Pokazywanie postów oznaczonych etykietą wyzwania. Pokaż wszystkie posty
Pokazywanie postów oznaczonych etykietą wyzwania. Pokaż wszystkie posty

poniedziałek, 8 kwietnia 2019

7 x 7 czyli urodzinowe wyzwanie


Od jakiegoś czasu chciałąm zrealizować własne wyzwanie by biegać 7 dni pod rząd.
Czekałam jednak na sprzyjajace warunki, dni bez deszczu, bez dużego wiatru, gdy jestem dysponowana i czuję się dobrze, gdy mam na to czas i ochotę.
Dlaczego wyzwanie? Chciałam siebie bardziej zmotywować do biegania, ostatnio biegam 1, czasem 2 razy w tygodniu co dla mnie jest ogromnie mało. I za każdym razem bardzo trudno zebrać mi się i wyjść z domu pobiegać. Jak już zacznę biec to nie mam problemu ale z mobilizacją juz u mnie gorzej. Z doświadczenia wiem, że po około 2-3 tygodniach intensywnego biegania mój organizm sam domaga się regularnej, intensywnej aktywności więc taki crushcourse z biegania w tygodniu przyspieszyłby cały proces. Poza tym 4.4 obchodzę swoje kolejne urodziny i chciałam sprawić sobie prezent(założyłam naturalnie że podołam wyzwaniu) w postaci wypełnionego wyzwania, osiągniecia czegoś czego nigdy wcześniej nie dokonałam. A tak naprawdę chciałam sprawdzić siebie i udowodnić że moje już stare kości jeszcze do czegoś sie nadają :P

1 kwietnia
Po tygodniu albo nawet 10 dniach niebiegania nogi same mnie niosły i czułam niesamowitą lekkość poruszania, wyruszyłam wcześnie rano więc to też na pewno ma znaczenie, byłam po prostu wypoczęta i świeża, tradycyjnie po ok 40 minutach przyszedł gorszy moment gdy zmeczenie zaczyna o sobie znać ale dzielnie dobiegam do domu. Około 15.00 dopadła mnie totalna niemoc i ucięłam sobie godzinną drzemkę.

### DANE ŹRÓDŁOWE:
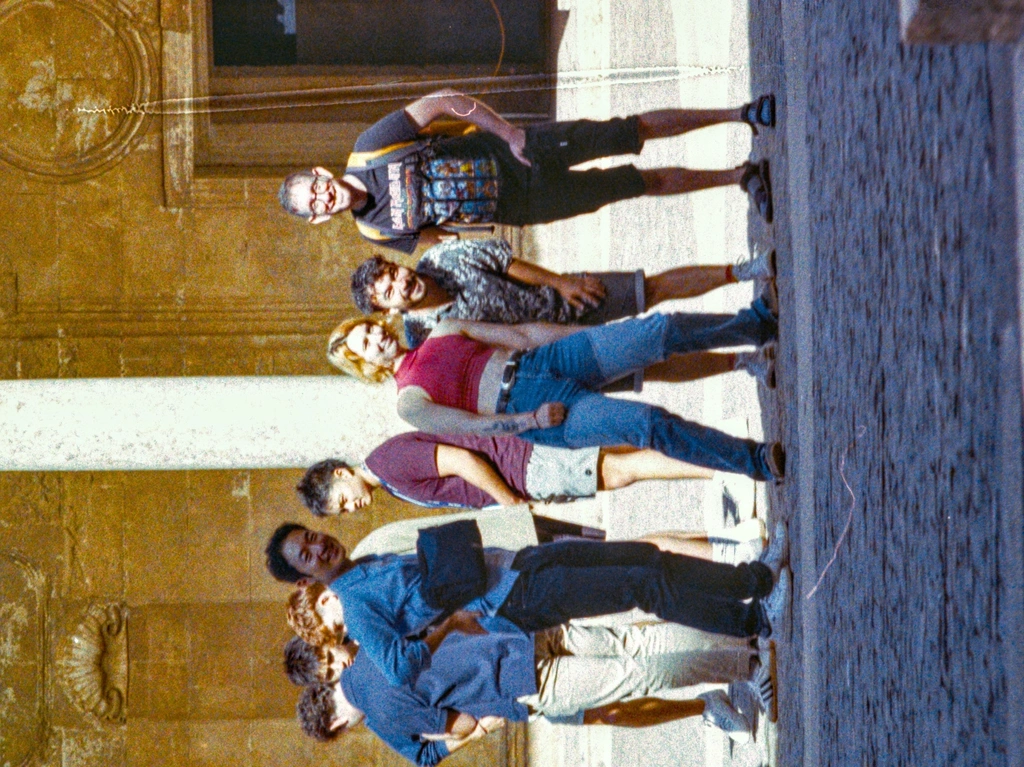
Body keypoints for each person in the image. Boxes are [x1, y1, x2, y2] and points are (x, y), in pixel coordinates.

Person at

### POLECENIA DO ĆWICZENIA:
- 1) Odpowiedz na pytania do wpisu o wyzwaniu biegowym.
(a) Przez ile dni z rzędu miało trwać bieganie w ramach wyzwania?
(b) Ile razy w tygodniu odbywały się ostatnio biegi według wpisu?
(c) Co nastąpiło około godziny 15.00 w dniu opisanym pod datą 1 kwietnia?
- 2) Powtórz wiernie z wpisu o wyzwaniu biegowym wszystko od słów „poniedziałek, 8 kwietnia” aż po słowa „czas i ochotę.”.

### ODPOWIEDZI:
- 1)
(a) Przez 7 dni z rzędu.
(b) Raz, czasem dwa razy w tygodniu.
(c) Przyszła totalna niemoc, a po niej godzinna drzemka.

- 2)
poniedziałek, 8 kwietnia 2019

7 x 7 czyli urodzinowe wyzwanie


Od jakiegoś czasu chciałąm zrealizować własne wyzwanie by biegać 7 dni pod rząd.
Czekałam jednak na sprzyjajace warunki, dni bez deszczu, bez dużego wiatru, gdy jestem dysponowana i czuję się dobrze, gdy mam na to czas i ochotę.